## BEGIN

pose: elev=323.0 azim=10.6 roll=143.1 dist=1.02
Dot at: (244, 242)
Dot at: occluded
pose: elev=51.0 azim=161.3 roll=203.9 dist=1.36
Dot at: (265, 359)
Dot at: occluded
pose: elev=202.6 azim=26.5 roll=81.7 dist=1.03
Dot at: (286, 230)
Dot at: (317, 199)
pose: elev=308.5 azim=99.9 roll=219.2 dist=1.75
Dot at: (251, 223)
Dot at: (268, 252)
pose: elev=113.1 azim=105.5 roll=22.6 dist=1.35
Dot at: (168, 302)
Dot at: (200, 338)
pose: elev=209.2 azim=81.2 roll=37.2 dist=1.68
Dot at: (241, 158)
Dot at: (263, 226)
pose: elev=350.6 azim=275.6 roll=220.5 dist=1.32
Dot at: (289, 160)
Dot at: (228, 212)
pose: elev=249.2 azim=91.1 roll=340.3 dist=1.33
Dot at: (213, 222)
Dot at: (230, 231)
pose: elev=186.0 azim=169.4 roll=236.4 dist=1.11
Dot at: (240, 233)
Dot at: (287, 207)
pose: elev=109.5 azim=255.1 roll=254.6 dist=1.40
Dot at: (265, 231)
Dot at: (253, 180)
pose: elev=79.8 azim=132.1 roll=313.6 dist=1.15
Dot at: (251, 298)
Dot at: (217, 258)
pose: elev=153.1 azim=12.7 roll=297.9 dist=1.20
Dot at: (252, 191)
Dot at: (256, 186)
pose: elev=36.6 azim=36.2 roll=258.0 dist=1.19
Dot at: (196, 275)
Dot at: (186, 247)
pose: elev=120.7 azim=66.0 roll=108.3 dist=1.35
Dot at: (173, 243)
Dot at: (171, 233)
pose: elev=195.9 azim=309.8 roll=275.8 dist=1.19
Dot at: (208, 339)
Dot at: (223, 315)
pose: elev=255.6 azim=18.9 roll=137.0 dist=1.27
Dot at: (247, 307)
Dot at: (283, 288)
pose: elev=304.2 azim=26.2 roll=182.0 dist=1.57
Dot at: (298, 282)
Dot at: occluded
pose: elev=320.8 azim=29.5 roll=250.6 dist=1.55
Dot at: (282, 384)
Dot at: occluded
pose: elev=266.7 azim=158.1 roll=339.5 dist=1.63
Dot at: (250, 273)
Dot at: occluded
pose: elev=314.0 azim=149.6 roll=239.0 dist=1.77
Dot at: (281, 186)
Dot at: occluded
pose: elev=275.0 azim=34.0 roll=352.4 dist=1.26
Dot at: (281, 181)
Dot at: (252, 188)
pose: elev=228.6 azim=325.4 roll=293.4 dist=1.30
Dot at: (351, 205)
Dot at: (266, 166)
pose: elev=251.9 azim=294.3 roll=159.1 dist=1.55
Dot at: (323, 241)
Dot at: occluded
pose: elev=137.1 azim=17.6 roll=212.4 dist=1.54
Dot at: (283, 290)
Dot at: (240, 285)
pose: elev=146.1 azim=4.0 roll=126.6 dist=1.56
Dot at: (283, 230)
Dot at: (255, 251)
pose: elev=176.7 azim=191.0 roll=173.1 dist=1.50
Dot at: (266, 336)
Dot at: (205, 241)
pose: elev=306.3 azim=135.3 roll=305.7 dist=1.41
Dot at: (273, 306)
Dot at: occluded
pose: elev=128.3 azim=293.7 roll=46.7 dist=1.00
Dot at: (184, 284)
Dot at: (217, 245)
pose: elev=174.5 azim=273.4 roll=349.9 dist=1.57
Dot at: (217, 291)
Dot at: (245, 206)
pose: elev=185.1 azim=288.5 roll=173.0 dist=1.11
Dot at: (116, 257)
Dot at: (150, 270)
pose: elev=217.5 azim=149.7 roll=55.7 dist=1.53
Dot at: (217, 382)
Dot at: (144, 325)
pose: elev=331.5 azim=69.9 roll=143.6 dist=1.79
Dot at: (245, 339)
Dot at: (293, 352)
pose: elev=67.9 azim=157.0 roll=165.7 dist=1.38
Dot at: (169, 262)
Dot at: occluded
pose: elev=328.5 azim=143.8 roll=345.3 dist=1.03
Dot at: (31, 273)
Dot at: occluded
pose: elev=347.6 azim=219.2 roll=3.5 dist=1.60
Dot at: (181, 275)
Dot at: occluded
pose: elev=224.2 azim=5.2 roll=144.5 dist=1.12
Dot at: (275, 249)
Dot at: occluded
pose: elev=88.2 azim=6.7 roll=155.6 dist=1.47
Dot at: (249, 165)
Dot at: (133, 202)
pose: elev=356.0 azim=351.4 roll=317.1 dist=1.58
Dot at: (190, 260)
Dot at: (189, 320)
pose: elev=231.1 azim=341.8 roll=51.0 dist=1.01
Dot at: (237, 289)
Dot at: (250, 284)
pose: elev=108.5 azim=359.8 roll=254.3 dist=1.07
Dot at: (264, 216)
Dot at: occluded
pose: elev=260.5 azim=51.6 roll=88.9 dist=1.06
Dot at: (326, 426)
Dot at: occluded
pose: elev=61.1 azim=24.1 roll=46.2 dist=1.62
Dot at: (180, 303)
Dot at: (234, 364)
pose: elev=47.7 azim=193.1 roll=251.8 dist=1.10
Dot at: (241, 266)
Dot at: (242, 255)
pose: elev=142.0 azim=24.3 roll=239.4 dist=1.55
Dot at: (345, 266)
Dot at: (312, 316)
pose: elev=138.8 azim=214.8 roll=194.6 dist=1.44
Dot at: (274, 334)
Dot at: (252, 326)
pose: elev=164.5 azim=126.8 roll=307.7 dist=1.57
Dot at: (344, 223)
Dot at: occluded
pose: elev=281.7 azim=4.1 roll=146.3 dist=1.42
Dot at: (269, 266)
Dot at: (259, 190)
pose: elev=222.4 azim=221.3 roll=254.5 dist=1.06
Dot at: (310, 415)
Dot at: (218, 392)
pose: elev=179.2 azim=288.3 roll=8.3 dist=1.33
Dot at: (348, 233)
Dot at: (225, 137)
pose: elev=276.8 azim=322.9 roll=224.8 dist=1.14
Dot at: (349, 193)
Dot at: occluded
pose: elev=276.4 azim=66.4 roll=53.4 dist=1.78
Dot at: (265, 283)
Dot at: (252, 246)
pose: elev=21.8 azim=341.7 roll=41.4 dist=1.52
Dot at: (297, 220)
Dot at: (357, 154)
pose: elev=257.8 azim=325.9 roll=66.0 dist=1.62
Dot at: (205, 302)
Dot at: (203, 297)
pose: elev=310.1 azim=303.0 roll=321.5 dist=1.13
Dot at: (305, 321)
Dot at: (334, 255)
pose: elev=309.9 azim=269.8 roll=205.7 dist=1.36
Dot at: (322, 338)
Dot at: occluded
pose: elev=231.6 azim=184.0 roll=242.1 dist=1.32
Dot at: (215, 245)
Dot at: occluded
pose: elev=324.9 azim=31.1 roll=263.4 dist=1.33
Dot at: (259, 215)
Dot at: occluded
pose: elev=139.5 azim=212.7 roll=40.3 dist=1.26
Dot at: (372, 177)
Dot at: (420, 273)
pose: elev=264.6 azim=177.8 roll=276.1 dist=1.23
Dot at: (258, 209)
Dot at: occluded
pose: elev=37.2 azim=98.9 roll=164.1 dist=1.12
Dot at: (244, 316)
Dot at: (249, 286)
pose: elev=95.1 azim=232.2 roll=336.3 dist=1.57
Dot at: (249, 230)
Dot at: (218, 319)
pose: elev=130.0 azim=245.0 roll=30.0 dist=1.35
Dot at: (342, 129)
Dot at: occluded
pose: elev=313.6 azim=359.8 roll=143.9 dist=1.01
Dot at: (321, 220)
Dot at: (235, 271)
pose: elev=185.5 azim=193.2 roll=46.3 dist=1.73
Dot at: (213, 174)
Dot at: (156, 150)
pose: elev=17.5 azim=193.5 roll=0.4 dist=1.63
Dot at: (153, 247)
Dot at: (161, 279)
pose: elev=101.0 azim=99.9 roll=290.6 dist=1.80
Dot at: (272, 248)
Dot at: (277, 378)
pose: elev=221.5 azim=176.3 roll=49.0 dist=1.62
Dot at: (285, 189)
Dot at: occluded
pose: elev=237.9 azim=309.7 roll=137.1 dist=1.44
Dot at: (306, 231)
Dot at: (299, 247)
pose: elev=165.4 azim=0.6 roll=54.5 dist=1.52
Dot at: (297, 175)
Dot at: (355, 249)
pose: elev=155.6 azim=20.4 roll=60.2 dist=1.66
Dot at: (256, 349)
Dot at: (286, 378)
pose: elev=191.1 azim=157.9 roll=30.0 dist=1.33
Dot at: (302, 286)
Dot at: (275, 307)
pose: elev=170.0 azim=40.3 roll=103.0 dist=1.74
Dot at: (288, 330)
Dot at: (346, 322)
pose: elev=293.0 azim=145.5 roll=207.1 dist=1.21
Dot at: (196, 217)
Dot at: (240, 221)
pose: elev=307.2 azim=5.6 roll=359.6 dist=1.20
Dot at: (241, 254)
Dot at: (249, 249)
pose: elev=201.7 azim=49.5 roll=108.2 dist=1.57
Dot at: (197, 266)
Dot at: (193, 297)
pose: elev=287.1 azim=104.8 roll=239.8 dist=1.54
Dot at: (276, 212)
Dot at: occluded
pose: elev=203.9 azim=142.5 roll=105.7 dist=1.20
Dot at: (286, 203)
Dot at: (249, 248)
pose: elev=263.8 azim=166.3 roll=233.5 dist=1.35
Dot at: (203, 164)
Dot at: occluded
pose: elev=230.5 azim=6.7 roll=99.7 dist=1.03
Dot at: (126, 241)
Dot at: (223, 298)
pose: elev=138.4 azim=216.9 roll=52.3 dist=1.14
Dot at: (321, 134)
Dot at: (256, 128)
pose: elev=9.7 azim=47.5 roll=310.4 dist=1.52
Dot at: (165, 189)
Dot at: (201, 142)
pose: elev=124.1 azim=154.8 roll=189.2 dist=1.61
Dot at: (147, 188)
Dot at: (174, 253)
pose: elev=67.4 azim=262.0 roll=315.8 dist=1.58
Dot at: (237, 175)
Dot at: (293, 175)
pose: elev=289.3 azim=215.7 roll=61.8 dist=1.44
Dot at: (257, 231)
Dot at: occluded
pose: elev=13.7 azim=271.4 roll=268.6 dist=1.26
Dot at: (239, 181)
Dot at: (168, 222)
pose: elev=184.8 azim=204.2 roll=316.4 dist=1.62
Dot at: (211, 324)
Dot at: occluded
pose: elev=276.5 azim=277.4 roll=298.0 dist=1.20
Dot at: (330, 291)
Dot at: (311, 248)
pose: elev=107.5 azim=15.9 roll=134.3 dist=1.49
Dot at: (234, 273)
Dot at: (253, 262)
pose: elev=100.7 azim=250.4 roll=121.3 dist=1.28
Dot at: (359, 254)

## END

Repeat the data verbatim, from the line containing "pose: elev=101.0 azim=99.9" through the line containing "Dot at: (253, 262)", with both of those lines included.

pose: elev=101.0 azim=99.9 roll=290.6 dist=1.80
Dot at: (272, 248)
Dot at: (277, 378)
pose: elev=221.5 azim=176.3 roll=49.0 dist=1.62
Dot at: (285, 189)
Dot at: occluded
pose: elev=237.9 azim=309.7 roll=137.1 dist=1.44
Dot at: (306, 231)
Dot at: (299, 247)
pose: elev=165.4 azim=0.6 roll=54.5 dist=1.52
Dot at: (297, 175)
Dot at: (355, 249)
pose: elev=155.6 azim=20.4 roll=60.2 dist=1.66
Dot at: (256, 349)
Dot at: (286, 378)
pose: elev=191.1 azim=157.9 roll=30.0 dist=1.33
Dot at: (302, 286)
Dot at: (275, 307)
pose: elev=170.0 azim=40.3 roll=103.0 dist=1.74
Dot at: (288, 330)
Dot at: (346, 322)
pose: elev=293.0 azim=145.5 roll=207.1 dist=1.21
Dot at: (196, 217)
Dot at: (240, 221)
pose: elev=307.2 azim=5.6 roll=359.6 dist=1.20
Dot at: (241, 254)
Dot at: (249, 249)
pose: elev=201.7 azim=49.5 roll=108.2 dist=1.57
Dot at: (197, 266)
Dot at: (193, 297)
pose: elev=287.1 azim=104.8 roll=239.8 dist=1.54
Dot at: (276, 212)
Dot at: occluded
pose: elev=203.9 azim=142.5 roll=105.7 dist=1.20
Dot at: (286, 203)
Dot at: (249, 248)
pose: elev=263.8 azim=166.3 roll=233.5 dist=1.35
Dot at: (203, 164)
Dot at: occluded
pose: elev=230.5 azim=6.7 roll=99.7 dist=1.03
Dot at: (126, 241)
Dot at: (223, 298)
pose: elev=138.4 azim=216.9 roll=52.3 dist=1.14
Dot at: (321, 134)
Dot at: (256, 128)
pose: elev=9.7 azim=47.5 roll=310.4 dist=1.52
Dot at: (165, 189)
Dot at: (201, 142)
pose: elev=124.1 azim=154.8 roll=189.2 dist=1.61
Dot at: (147, 188)
Dot at: (174, 253)
pose: elev=67.4 azim=262.0 roll=315.8 dist=1.58
Dot at: (237, 175)
Dot at: (293, 175)
pose: elev=289.3 azim=215.7 roll=61.8 dist=1.44
Dot at: (257, 231)
Dot at: occluded
pose: elev=13.7 azim=271.4 roll=268.6 dist=1.26
Dot at: (239, 181)
Dot at: (168, 222)
pose: elev=184.8 azim=204.2 roll=316.4 dist=1.62
Dot at: (211, 324)
Dot at: occluded
pose: elev=276.5 azim=277.4 roll=298.0 dist=1.20
Dot at: (330, 291)
Dot at: (311, 248)
pose: elev=107.5 azim=15.9 roll=134.3 dist=1.49
Dot at: (234, 273)
Dot at: (253, 262)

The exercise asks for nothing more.